De-feet-ed

October 19, 2006 at 11:50 am (Uncategorized)

I have another injury/ailment to report. I’m sure by now you’re wondering whether I’m either a pathological liar or if I self-inflict these things. There are days when I’m not so sure myself.

At least this time, it’s a very minor problem. I broke my foot, but not in a smashing-the-bone-hobbling-around-in-a cast kind of way. Instead, I have a stress fracture on a small bone underneath my big toe that the emergency doctor described as “not essential for foot function.” So he didn’t cast it, and referred me to a podiatrist who will either make some type of orthotic device or put me in an immobilizing boot.

What really stinks is that this new injury occurred when Jay and Andrew and I had finally all managed to be relatively healthy on the same weekend day. We had blasted ourselves out of the house and hiked up Mount Ascension – one of the mountains that surround our little city. I am grievously out of shape, but since Jay had to carry our forty pound boy on his back, we were almost evenly-matched.

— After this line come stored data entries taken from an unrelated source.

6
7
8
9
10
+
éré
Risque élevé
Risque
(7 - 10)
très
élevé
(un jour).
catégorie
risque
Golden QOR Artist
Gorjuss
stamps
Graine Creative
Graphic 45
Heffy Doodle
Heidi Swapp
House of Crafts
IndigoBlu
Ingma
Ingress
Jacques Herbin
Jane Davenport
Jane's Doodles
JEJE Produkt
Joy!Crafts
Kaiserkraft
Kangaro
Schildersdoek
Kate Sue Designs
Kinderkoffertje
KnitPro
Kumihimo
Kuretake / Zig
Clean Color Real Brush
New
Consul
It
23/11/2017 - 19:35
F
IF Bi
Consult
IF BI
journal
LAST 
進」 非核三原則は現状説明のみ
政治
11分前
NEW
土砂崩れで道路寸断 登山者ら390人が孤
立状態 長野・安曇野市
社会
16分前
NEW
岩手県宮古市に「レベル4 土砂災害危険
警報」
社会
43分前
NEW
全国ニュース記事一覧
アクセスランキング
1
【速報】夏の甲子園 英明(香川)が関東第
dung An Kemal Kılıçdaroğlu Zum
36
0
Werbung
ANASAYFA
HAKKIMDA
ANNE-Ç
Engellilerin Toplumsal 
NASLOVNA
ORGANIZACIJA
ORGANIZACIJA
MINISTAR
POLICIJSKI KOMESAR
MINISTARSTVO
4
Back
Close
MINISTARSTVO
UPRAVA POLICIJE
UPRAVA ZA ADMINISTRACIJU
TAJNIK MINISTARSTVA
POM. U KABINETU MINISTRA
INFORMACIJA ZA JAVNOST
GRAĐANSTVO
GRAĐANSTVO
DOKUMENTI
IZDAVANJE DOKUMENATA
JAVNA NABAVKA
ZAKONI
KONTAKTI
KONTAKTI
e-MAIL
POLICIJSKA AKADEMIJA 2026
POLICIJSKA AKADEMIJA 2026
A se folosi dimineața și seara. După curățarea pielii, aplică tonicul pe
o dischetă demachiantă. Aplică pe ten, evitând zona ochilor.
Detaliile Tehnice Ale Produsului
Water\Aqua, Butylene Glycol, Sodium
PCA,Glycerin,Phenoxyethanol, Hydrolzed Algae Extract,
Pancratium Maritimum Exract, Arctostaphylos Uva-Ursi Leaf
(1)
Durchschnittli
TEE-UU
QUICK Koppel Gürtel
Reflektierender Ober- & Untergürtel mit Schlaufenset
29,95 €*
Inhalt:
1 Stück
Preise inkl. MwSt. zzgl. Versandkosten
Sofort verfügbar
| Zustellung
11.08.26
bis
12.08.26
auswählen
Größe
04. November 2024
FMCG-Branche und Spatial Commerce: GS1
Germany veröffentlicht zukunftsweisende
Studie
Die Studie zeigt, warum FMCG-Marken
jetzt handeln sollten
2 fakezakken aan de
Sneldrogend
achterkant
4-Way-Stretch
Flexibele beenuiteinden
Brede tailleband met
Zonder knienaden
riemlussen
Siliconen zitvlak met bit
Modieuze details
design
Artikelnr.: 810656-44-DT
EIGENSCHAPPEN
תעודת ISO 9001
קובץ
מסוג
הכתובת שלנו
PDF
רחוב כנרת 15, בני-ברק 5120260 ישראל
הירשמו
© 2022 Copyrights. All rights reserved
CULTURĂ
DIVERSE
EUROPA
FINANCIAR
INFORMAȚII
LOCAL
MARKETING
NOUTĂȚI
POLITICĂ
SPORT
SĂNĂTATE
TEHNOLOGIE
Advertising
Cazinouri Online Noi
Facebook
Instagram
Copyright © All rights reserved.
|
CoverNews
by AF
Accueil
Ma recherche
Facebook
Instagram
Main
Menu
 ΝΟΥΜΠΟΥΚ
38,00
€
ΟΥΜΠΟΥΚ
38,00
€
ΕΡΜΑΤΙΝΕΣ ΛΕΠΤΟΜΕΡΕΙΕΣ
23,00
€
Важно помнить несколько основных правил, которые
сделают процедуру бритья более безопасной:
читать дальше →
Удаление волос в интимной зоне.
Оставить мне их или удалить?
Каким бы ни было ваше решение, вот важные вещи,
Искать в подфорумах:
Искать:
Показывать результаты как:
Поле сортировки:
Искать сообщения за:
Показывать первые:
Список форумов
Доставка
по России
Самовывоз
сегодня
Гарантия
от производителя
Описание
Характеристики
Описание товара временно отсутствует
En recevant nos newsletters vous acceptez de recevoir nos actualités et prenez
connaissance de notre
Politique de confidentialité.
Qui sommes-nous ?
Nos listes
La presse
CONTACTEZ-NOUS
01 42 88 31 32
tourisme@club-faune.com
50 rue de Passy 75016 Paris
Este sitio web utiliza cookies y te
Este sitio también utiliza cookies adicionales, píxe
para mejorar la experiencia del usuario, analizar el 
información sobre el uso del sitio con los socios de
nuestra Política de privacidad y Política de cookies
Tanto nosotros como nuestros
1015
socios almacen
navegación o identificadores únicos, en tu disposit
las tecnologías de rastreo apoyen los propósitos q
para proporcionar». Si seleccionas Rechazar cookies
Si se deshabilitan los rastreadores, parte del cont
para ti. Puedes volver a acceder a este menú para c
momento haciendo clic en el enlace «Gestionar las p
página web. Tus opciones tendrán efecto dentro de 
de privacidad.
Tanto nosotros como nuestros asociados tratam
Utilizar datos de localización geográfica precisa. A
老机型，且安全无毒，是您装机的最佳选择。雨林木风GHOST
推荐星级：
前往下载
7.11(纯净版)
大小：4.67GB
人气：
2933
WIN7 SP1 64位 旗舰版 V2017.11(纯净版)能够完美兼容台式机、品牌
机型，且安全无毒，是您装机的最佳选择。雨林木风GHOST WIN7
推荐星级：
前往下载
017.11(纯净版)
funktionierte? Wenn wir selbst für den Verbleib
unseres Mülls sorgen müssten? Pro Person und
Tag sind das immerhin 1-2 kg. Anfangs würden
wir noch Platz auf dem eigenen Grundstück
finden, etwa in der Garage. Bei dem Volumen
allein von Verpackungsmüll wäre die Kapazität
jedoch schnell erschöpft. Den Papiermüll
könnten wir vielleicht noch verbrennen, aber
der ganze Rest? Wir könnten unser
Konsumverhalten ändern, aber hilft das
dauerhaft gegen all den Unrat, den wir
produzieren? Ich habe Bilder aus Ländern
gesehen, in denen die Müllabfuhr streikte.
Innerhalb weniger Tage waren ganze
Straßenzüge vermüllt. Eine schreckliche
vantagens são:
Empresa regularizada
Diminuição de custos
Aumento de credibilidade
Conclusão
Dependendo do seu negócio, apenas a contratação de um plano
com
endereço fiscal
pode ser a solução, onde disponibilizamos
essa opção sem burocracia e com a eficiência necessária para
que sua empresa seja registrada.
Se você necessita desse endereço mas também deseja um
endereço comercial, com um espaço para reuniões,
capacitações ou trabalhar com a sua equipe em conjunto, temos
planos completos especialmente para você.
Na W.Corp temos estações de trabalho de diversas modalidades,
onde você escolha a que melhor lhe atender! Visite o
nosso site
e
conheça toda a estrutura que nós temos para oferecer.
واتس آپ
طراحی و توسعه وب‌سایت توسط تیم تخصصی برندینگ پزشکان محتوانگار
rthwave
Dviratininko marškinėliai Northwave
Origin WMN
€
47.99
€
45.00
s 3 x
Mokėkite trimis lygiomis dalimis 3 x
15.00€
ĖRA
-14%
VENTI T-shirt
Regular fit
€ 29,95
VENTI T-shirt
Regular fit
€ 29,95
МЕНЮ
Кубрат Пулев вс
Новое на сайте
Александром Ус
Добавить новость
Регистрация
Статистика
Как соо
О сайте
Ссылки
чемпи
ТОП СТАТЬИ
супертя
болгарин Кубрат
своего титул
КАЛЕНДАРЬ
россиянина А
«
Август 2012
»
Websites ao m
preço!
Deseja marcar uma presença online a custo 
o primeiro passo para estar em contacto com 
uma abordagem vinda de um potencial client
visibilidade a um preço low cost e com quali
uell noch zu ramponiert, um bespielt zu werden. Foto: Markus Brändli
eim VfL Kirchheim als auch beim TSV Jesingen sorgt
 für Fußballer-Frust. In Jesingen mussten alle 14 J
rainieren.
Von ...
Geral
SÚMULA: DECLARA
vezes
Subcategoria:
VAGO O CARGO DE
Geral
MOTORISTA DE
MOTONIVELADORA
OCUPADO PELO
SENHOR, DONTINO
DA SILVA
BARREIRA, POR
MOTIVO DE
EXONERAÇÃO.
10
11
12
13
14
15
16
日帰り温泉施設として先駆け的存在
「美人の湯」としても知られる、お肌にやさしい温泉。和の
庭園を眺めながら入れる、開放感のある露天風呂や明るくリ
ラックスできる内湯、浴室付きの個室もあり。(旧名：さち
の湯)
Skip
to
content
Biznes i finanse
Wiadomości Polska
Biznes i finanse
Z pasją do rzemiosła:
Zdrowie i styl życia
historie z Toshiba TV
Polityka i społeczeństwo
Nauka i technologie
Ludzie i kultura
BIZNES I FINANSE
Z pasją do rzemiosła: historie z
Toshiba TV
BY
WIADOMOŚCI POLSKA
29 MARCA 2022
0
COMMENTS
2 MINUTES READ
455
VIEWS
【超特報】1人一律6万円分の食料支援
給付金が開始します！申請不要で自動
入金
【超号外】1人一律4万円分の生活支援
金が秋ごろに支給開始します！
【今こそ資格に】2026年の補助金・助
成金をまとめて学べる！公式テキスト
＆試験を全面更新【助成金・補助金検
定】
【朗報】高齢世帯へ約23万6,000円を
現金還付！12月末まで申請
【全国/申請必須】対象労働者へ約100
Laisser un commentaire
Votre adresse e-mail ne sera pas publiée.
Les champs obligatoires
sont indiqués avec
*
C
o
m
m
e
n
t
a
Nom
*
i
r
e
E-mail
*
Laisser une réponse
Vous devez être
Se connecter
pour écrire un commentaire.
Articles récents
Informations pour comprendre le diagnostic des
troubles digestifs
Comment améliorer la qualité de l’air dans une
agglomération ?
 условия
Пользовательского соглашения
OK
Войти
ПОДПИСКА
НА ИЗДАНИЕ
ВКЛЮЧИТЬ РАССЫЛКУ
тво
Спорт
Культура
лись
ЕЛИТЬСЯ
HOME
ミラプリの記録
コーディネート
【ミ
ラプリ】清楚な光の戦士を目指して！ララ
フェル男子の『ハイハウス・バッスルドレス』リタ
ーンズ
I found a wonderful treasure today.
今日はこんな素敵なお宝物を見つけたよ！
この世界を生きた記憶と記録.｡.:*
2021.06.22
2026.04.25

It was thrilling to be outside. The sky was a surreal shade of blue, the air was crisp, and once I got over my initial desire to fall over on the steepest part of the climb, I reveled in still having the capacity to propel myself into a calmer and more beautiful place. Andrew played in a patch of snow mid-way up, and we startled a herd of deer in an upper meadow.

“We need to do this more often,” Jay said, as we descended back home in pre-twilight. Andrew seemed to concur. “I like hiking,” he said later that evening, though this could simply be because we shamelessly bribed him to not fuss or fidget by promising him a large Dairy Queen ice cream cone as soon as we were done. We also distracted him by singing several verses of “Old MacDonald Had a Farm” on the steepest part of the climb – which killed a few of our brain cells with oxygen deprivation, but gave Andrew an opportunity to showcase his version of the tune. In Andrew’s iteration of “Old MacDonald,” the farmer didn’t have pigs, cows, or sheep, but rather “giant red tractors,” “huge excavators,” and many pick-up trucks, all of which said, “VROOOM.”

There is no quicker way to doom an activity than to remark on how much you’ve missed it and how much more of it you are planning on doing. Jay and I decided to head for the hills the next afternoon, even though my foot was aching. The ache turned into a throb, which kept me up all night. Instead of hiking the next day, I limped into the doctor, who ordered me off the foot. And that was that.

Stress fractures like this one are fairly common in people who take high doses of corticosteroids for a while, or so said the doctor. I’m beginning to find these reassurances more troubling than calming. I know it’s normal to have a disease that makes me feel like shit, gives me trouble breathing, and causes my heart to flutter; I also know it’s normal to take a medicine that makes me fat, thins my bones, gives me a hump, and makes me moody. Knowing that it’s normal to have thinned my bones to the point that they break when I walk on them for a couple of miles doesn’t make me any less angry or feel any less helpless. Instead, it seems as though my body has been burdened with so many challenges and ailments that it is literally cracking under the pressure. Or as W. B. Yeats said much more eloquently in “The Second Coming,” “Things fall apart; the centre cannot hold.”

1 Comment

  1. Paul said,

    hi rebecca

    Sounds like you’ve fallen into Sarcoidosis Trap No. 2

    If you’re having a good day – take it easy – if you do too much you’ll pay for it later.